Below are only those observations that were especially influential. It can often help in model building to think about the forces that makes these places different: perhaps we left an important variable out of the model?
#--dffits: just look at the most influential---
o<-as.matrix(dffits(q))
cutoff<-2*(q$rank/length(q$residuals))^.5 # cutoff=2*sqrt(p/n)

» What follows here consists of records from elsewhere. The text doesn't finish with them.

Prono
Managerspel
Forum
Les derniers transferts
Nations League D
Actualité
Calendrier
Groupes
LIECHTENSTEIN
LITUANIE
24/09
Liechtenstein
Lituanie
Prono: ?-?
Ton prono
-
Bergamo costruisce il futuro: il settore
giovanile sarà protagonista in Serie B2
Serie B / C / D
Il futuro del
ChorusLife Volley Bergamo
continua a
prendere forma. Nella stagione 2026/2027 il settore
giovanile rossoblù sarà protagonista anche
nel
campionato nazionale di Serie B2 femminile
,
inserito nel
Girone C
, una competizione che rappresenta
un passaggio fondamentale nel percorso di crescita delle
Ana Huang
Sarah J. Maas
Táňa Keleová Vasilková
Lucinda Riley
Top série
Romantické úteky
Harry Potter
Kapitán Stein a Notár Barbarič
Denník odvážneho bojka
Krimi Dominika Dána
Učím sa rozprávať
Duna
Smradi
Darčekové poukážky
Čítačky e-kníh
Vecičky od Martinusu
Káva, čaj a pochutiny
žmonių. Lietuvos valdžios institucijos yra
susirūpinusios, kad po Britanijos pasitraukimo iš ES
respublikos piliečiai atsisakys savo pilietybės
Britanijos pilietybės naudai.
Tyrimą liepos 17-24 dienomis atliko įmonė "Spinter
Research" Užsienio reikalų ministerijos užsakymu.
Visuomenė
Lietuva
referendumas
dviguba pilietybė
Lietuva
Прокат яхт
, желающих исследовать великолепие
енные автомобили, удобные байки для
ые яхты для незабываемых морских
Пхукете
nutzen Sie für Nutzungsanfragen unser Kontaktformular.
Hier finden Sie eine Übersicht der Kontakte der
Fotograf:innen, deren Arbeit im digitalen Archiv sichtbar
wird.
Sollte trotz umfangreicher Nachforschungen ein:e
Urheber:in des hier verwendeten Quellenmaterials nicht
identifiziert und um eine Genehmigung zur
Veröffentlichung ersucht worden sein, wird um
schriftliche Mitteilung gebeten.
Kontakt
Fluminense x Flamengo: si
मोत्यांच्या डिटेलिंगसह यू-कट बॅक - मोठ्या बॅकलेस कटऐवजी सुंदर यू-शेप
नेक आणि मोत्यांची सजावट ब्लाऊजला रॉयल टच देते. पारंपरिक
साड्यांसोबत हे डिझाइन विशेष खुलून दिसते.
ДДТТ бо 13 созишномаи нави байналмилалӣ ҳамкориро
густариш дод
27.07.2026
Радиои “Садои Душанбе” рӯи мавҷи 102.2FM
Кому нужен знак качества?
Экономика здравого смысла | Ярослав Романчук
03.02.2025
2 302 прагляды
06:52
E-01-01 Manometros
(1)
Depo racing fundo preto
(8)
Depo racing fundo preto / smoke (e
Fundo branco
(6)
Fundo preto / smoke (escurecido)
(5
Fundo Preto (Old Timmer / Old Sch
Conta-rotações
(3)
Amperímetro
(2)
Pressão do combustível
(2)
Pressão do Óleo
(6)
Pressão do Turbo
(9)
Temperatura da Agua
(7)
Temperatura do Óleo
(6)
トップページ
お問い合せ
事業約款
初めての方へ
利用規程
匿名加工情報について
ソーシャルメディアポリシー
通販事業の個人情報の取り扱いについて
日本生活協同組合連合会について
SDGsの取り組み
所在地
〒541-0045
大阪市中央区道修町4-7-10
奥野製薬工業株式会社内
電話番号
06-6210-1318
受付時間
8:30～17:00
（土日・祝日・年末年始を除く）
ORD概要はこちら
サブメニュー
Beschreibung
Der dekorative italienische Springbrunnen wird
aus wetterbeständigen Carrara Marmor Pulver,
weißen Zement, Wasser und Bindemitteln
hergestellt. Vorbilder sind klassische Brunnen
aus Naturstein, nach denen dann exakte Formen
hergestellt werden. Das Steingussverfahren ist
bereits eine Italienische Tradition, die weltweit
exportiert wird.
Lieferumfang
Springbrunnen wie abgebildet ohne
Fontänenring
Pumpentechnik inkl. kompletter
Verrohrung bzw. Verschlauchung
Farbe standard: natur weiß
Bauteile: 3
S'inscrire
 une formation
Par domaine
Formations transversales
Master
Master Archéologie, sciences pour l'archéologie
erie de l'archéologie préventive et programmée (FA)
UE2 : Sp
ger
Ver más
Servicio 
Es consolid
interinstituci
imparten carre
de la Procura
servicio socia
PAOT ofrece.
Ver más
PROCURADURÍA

length(zii<-rownames(o)[which(abs(o)>cutoff)])
## [1] 10
j<-data.frame(cntry=xr[zii,"country"],dft=o[zii,],rr[zii,])
cntry | dft | HLEbirth | pctUrb | simlang | pctYlow40 | sanTot | watTot | CALORIE97 | prcpXtemp | GCGDP | X2009.Overall | |
---|---|---|---|---|---|---|---|---|---|---|---|---|
BWA | Botswana | -1.5699 | 35.6932 | 59 | 0.8105 | 9 | 47 | 96 | 2,183 | -0.46693740 | 26.6 | 69.7 |
SLE | Sierra Leone | -0.9241 | 28.5607 | 42 | 0.3338 | 17 | 11 | 53 | 2,035 | 1.64796571 | 11.7 | 47.8 |
SWZ | Swaziland | -0.8899 | 34.1755 | 25 | 0.9731 | 13 | 50 | 60 | 2,483 | -0.02092433 | 21.9 | 59.1 |
ZWE | Zimbabwe | -0.7210 | 33.5699 | 37 | 0.7643 | 13 | 46 | 81 | 2,145 | -0.11224243 | 18.0 | 22.7 |
LSO | Lesotho | -0.7118 | 31.3823 | 19 | 1.0000 | 6 | 36 | 78 | 2,243 | -0.51255707 | 18.3 | 49.7 |
MWI | Malawi | -0.6843 | 34.9106 | 18 | 0.7806 | 18 | 60 | 76 | 2,043 | 0.33412548 | 14.4 | 53.7 |
MDG | Madagascar | 0.6255 | 48.5957 | 27 | 0.9585 | 13 | 12 | 47 | 2,021 | 0.81384149 | 7.2 | 62.2 |
NER | Niger | 0.7735 | 35.5151 | 17 | 0.4106 | 10 | 7 | 42 | 2,097 | -0.53133366 | 13.3 | 53.8 |
CHN | China | 0.7780 | 64.1457 | 42 | 0.8947 | 13 | 65 | 88 | 2,897 | -1.09896244 | 12.1 | 53.2 |
BOL | Bolivia | 0.8110 | 54.4196 | 65 | 0.4279 | 7 | 43 | 86 | 2,174 | 0.25099103 | 14.2 | 53.6 |
The dfbeta measure is especially useful-it gives a scaled measure of how a particular regression coefficient has changed because of the inclusion of a particular observation (i.e., positive values mean that the coefficient is higher because of inclusion, negative values mean that it is lower). The recommended cutoff for especially influential observations is \(\frac{2}{\sqrt{n}}\).
#--dfbetas: just look at the most influential---
o<-data.frame(dfbetas(q))[,-1] #remove first column--for the intercept
mx<-NULL
nnx<-NROW(o)
for (i in names(o)){
z<-which(abs(o[,i])>2/nnx^.5) #cutoff=2/sqrt(n)
pz<-cbind(data.frame(dfbeta=round(o[z,i],4)),varb=i,ISO3=row.names(o)[z],xval=q$model[z,i],yval=q$model[z,dpv])
mx<-rbind(mx,pz[order(pz[,1]),])
}
mx<-merge(xr[,c("ISO3","country")],mx,by="ISO3")
mx<-mx[order(mx$varb,mx$dfbeta),]
Running these diagnostics allows one to identify observations that are out of sync with the rest of the data. This could be because of data entry errors, or it could be because the model omits a variable that exerts an important influence on that particular observation. Examining these diagnostics might therefore suggest new independent variables, or it may result in dropping one or more observations.
Due in one week, two hours before class.
Download to your working directory the file worldData.xlsx. The workbook contains two worksheets: variables and data. The data consist of 92 variables, mostly having to do with economics and demographics. The observations are 191 countries.
Using these data, build a model explaining GDPpcPPP (GDP per capita, using purchasing power parity, 2009). Follow the same modeling procedure that you followed in the previous homework:
I expect two documents from each group: 1) an MS Word document containing your four tables and discussions; 2) your R script.